▶ Passage
★ ★ ★ ★
Man charged with threatening Obama
Published 11:00 pm Wednesday, April 9, 2014
A Suffolk man has been remanded to the Bureau of Federal Prisons for psychiatric evaluation and has been indicted by a federal grand jury for making death threats against President Obama and former First Lady Hillary Clinton.
David Gil Wilkinson, 43, retired Special Forces Navy Chief, faces 10 years in prison if convicted, according to Dana J. Boente, acting U.S. District Attorney for the Eastern District of Virginia.
According to an affidavit filed March 27 in federal court, Wilkinson was stopped by sheriff’s deputies in Southampton County on March 21 after he called 911 and stated that “he was an FBI agent and had run out of fuel on Highway 58.”
The Southampton County Sheriff’s Office “had numerous reports that day of a vehicle matching Wilkinson’s description being driven at speeds over 100 mph,” according to the affidavit.
Deputies arriving on the scene questioned Wilkinson, who stated, according to court documents, that “he worked for important people, had just left Seal Team 6 and was going to personally throw out Obama and execute him and Hillary.”
Searching Wilkinson’s vehicle, deputies found $12,100 in cash, along with marijuana, drug paraphernalia, prescription medication and an empty pistol box. Further investigation revealed that the vehicle had been involved earlier in a hit-and-run accident in Suffolk.
When officers took Wilkinson into custody, he “brought the handcuffs from his back to his front and further broke the handle on the door to his holding room in order to prevent deputies from keeping him inside while awaiting transport to the hospital for an evaluation.”
The deputies had been wearing body cameras that recorded audio and video, and court documents reveal a decidedly disturbed suspect.
“But I tell you what, politics is my game now, brother. I wanna run for president, and I gotta lotta SEALS behind me,” the affidavit quotes him as saying. “I’m throwing his a– out, and I’m gonna, I’m gonna personally execute him and Hillary.”
The exchange deteriorated even further, according to court documents, which quoted Wilkinson as saying: “Oh, under the name of Jesus, under the law, brother. Under the law, You keep that, tell it to your family in about six months that you already heard it, OK. There is s— going, brother, he f—– over SEAL Team 6 and killed my m—– f—— brothers and he will f—— pay.”
According to the affidavit, Wilkinson told federal investigators on March 23 that he suffered from a traumatic brain injury, post-traumatic stress disorder and major depression as a result of his military service. He also claimed to have two weapons — a 9mm SIG and a .357 pistol with laser sight — locked away in his wife’s possession.
★ ★ ★ ★
▶ Data for analysis
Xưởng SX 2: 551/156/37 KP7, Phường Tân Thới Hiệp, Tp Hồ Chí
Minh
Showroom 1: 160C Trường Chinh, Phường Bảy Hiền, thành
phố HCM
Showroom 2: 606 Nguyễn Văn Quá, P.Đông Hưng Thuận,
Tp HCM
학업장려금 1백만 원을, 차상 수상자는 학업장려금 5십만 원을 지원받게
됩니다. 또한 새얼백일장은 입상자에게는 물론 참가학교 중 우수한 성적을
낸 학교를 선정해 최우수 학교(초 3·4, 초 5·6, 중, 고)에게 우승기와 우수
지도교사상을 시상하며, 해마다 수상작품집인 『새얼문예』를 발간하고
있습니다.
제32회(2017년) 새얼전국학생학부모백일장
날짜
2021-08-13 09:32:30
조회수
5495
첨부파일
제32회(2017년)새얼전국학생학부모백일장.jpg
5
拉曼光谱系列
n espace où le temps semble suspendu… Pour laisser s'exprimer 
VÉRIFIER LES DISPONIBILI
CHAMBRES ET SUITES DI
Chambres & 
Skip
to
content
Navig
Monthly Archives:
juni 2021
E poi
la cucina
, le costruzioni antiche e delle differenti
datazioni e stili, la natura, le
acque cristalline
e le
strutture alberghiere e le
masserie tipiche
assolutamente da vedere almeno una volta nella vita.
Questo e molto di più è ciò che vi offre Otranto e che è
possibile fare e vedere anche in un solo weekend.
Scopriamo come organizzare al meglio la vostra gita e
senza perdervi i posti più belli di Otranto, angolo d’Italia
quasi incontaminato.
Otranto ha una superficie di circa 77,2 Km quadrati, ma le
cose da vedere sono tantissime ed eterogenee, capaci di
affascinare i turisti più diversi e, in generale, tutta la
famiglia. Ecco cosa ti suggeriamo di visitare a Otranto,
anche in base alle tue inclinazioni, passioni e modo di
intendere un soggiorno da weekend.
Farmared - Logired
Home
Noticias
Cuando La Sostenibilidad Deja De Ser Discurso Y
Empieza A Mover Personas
★ ★ ★ ★
▶ Task requirements
Reproduce everything in the threats article from "Man charged with" down to "Lady Hillary Clinton.", word for word.

▶ Answer box
Man charged with threatening Obama
Published 11:00 pm Wednesday, April 9, 2014
A Suffolk man has been remanded to the Bureau of Federal Prisons for psychiatric evaluation and has been indicted by a federal grand jury for making death threats against President Obama and former First Lady Hillary Clinton.